「前・後章だけでは描き切れなかったことが多すぎる」デッドデッドデーモンズデデデデデストラクション 後章 tomatoさんの映画レビュー(感想・評価)
前・後章だけでは描き切れなかったことが多すぎる
前章で描かれた主人公2人の幼い頃のエピソードは、物語全体の鍵を握ると思っていたのだが、それが、時間軸の異なるパラレルワールドでの出来事であったことが分かると、「またもマルチバースか・・・!」と思ってしまった。
ただ、その時空を超えたのは凰蘭だし、凰蘭と大葉とのラブ・ストーリーも大きなウェイトを占めていて、前章では凰蘭と門出が同等に描かれていたのが、後章では、完全に凰蘭が主役になっている。
何よりも、門出1人の命を救うために、全人類を滅亡の危機に追い込んでしまった凰蘭の葛藤の深さは心に響くし、それで良かったのだと思えるような2人の友情にも胸が熱くなった。

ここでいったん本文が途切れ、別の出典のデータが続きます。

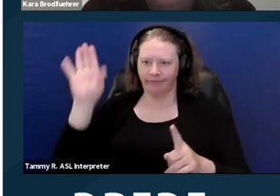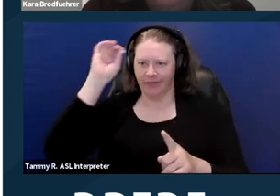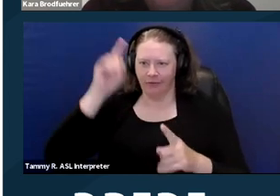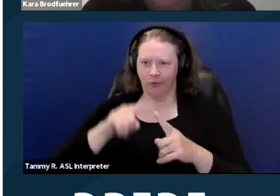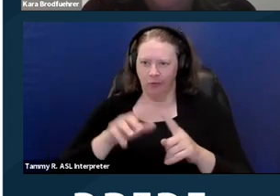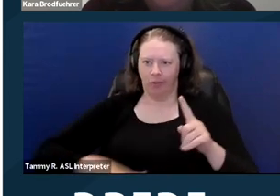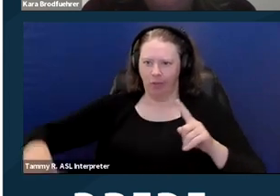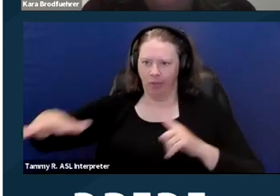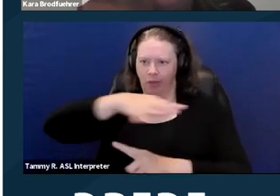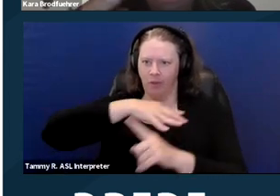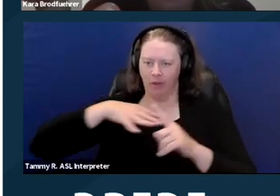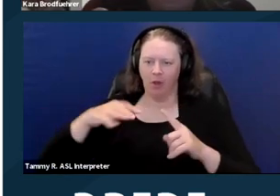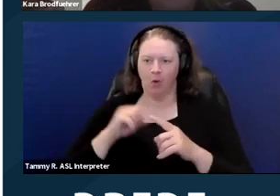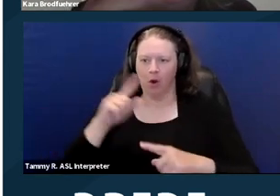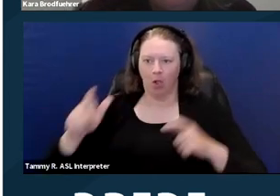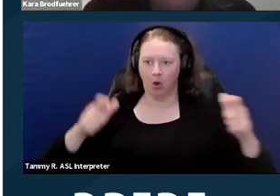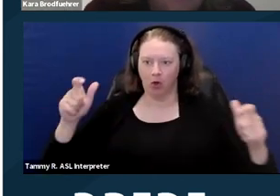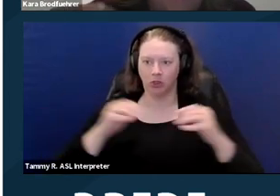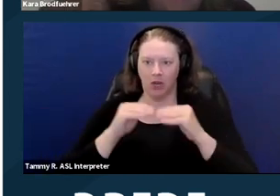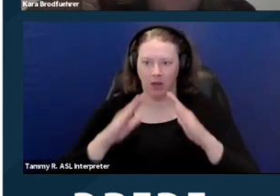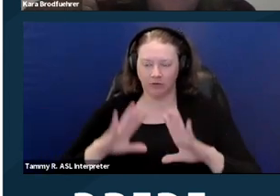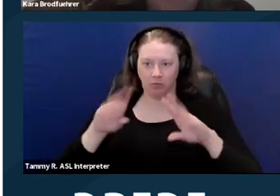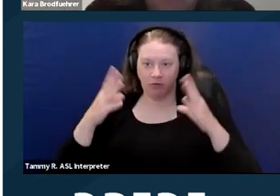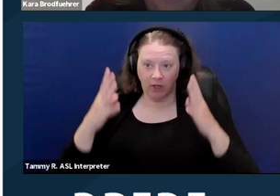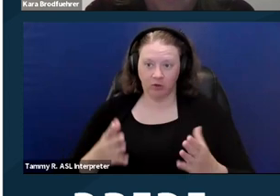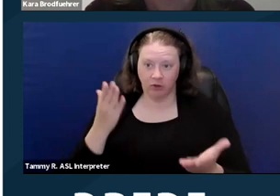and we think that enforcing it will have a big impact on a lot of different people,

その一方で、問答無用で「侵略者」を駆除し続ける人間にしても、ただ逃げ惑うだけの「侵略者」にしても、お互いにもう少しコミュニケーションを取って、何とか共存の道を探れないものだろうかと思ってしまう。
キャラが立っていた「青共闘」のリーダーの小比類巻や凰蘭の兄のひろしが、いったい何をやりたいのかが分からないまま、中途半端な活躍で終わってしまったのはもったいない。
人類よりも「侵略者」の方が先に地球に住んでいたというプロットも活かされていないし、国立競技場の「方舟」とか、AIの認証とか、異空間から出てきた巨大な手とか、光の泡のシャワーとか、いったい何だったのかが分からず、理解が追いつかないことも多すぎる。
ようやく入力できた「ともだち」というパスワードが機能しなかったり、その割には、地球全体が崩壊するはずが、東京の破壊だけで事態が収拾したりと、物語の結末にも釈然としないものが残った。
せっかく、前章で、後章に向けた期待が盛り上がったのに、色々な要素を詰め込みすぎた上に、その、どれもが不完全燃焼で尻すぼみに終わってしまったのは、本当に残念としか言いようがない。